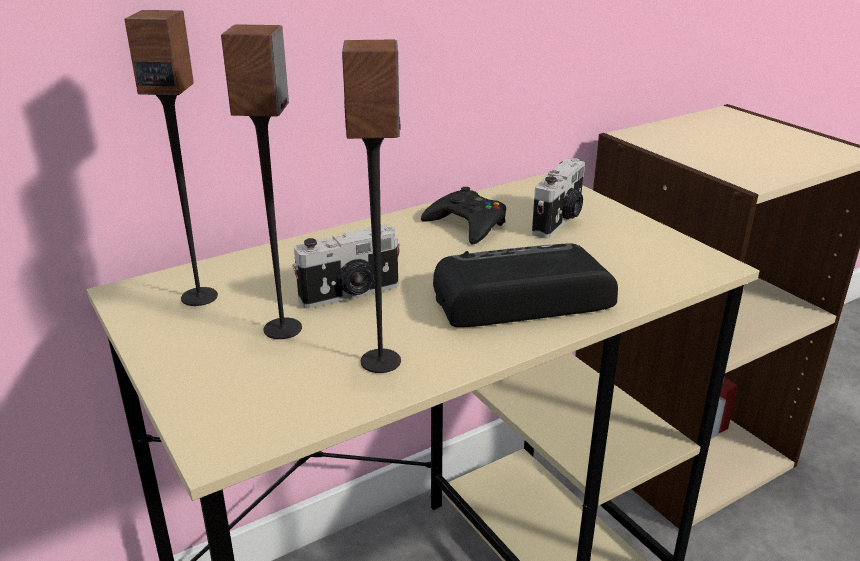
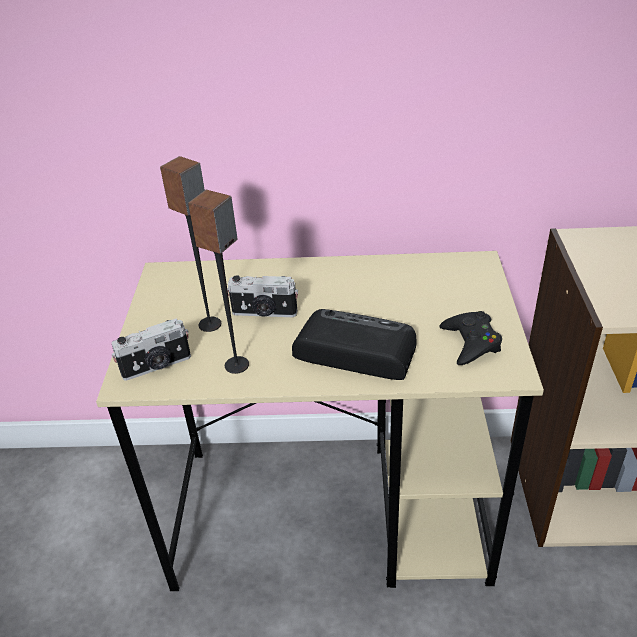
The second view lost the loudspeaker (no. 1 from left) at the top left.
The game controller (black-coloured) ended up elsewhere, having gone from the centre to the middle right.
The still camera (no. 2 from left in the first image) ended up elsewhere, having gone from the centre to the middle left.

========================================================================

## YOUR INSTRUCTIONS
Every word of the material above should be copied exactly; no pictures.

## EXERCISE SOLUTION
The second view lost the loudspeaker (no. 1 from left) at the top left.
The game controller (black-coloured) ended up elsewhere, having gone from the centre to the middle right.
The still camera (no. 2 from left in the first image) ended up elsewhere, having gone from the centre to the middle left.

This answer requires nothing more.